ЗАДАНИЕ:
Представьте в виде таблицы Markdown строки записей между строкой с "right knee: (227, 474, 18)" и строкой с "left shoulder: (281, 345, -3)", включительно, пропустив пустые строки. В столбце «Номер» укажите порядковый номер строки, а в столбце «Строка» приведите саму строку.

ИСХОДНЫЕ ДАННЫЕ:
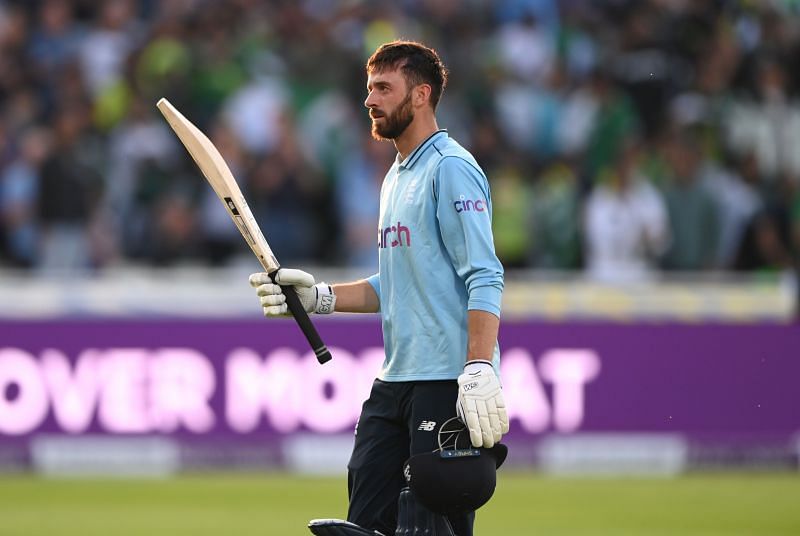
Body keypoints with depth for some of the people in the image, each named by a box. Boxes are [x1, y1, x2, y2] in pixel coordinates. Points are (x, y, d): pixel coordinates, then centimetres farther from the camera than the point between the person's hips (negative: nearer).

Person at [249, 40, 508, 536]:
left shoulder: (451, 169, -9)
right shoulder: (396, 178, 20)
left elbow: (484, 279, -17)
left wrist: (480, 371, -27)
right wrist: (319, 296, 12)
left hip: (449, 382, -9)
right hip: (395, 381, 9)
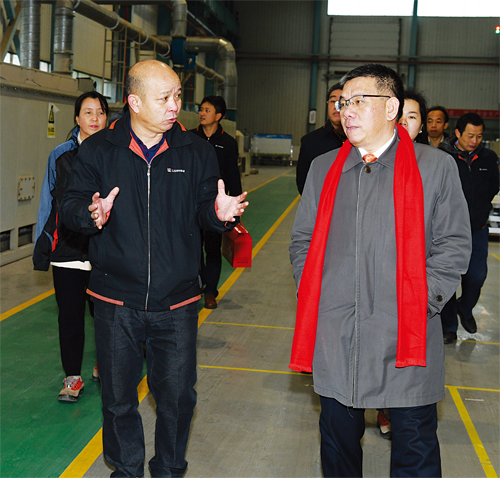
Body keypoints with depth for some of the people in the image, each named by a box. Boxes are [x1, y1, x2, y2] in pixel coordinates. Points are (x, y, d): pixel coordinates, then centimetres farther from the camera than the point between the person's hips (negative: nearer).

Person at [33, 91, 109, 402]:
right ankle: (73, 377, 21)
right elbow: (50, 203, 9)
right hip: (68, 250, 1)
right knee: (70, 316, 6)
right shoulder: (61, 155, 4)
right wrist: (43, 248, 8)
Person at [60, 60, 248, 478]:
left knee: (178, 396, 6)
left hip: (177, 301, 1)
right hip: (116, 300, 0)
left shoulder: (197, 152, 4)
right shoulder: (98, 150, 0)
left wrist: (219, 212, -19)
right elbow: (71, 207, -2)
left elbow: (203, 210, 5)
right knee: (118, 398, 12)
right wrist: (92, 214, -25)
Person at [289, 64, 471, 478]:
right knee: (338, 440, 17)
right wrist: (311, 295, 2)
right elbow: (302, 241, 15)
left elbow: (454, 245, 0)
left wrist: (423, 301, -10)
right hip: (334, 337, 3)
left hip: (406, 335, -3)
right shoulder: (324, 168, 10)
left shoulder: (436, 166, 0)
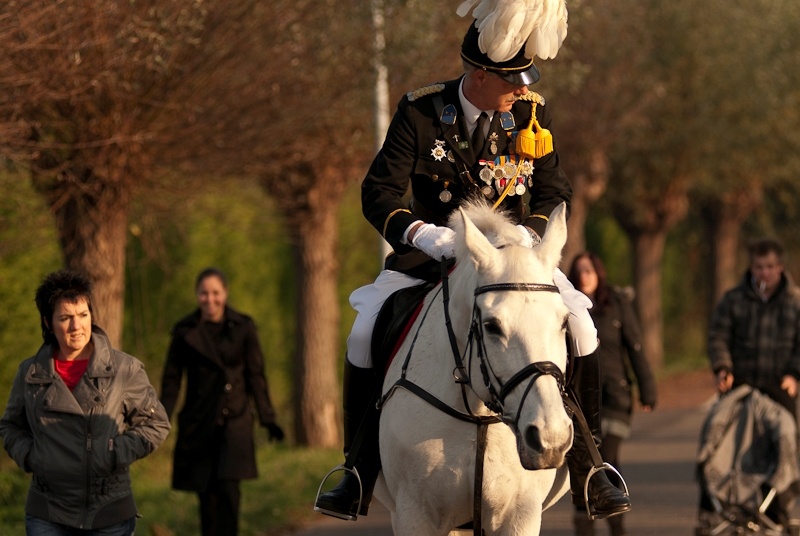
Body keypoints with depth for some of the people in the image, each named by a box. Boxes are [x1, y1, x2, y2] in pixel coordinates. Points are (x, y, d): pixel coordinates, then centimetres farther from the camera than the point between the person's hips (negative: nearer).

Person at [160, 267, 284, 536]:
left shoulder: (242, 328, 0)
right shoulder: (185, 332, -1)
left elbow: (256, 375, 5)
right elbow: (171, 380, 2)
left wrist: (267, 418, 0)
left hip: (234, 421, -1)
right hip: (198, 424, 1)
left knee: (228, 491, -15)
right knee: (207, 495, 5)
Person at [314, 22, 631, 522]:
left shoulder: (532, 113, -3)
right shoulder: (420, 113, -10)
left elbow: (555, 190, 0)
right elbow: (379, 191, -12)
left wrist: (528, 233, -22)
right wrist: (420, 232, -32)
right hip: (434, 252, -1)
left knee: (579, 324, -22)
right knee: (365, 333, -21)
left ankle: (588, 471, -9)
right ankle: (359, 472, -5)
--
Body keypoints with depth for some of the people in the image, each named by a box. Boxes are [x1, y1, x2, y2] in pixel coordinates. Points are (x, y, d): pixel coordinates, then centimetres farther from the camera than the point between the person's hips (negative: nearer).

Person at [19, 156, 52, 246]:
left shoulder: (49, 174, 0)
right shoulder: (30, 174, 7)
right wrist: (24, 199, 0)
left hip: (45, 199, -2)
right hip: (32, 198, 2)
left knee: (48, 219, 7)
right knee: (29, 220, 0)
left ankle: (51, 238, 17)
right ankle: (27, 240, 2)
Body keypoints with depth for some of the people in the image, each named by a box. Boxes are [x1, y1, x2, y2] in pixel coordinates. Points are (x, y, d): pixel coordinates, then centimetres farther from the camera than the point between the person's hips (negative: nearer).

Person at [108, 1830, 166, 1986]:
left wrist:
--
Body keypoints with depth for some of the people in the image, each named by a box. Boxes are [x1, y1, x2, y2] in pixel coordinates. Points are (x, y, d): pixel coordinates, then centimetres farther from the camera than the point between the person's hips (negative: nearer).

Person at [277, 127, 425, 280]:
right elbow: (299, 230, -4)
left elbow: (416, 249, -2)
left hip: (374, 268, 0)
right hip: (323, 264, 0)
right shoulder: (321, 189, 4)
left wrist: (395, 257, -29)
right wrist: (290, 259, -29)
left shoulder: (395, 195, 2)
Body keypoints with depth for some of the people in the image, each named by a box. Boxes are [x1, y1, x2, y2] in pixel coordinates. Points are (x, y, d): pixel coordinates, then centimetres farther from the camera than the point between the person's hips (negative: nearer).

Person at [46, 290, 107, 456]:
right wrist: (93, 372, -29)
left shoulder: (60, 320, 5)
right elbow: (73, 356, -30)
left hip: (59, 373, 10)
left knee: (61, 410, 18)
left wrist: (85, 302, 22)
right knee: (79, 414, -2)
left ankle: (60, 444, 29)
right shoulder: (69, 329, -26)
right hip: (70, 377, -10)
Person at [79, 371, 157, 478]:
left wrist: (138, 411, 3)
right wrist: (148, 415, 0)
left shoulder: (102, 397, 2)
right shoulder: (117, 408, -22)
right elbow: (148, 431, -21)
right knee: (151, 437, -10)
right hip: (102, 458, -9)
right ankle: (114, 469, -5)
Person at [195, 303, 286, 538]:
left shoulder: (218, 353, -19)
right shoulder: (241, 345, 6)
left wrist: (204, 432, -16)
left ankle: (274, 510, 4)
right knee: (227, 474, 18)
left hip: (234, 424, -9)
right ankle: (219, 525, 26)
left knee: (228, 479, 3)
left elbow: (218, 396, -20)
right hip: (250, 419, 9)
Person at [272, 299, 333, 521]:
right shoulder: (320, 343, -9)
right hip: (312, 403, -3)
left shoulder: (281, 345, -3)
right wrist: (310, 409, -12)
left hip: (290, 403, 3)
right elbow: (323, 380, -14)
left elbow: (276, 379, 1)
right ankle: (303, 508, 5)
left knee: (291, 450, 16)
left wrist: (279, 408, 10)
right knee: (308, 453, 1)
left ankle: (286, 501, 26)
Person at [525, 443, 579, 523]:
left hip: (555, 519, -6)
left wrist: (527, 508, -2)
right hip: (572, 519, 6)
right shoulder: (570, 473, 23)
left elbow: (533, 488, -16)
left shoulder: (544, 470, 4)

ОТВЕТ:
| Номер | Строка |
|---|---|
| 1 | right knee: (227, 474, 18) |
| 2 | left hip: (234, 424, -9) |
| 3 | right ankle: (219, 525, 26) |
| 4 | left knee: (228, 479, 3) |
| 5 | left elbow: (218, 396, -20) |
| 6 | right hip: (250, 419, 9) |
| 7 | Person at [272, 299, 333, 521]: |
| 8 | right shoulder: (320, 343, -9) |
| 9 | right hip: (312, 403, -3) |
| 10 | left shoulder: (281, 345, -3) |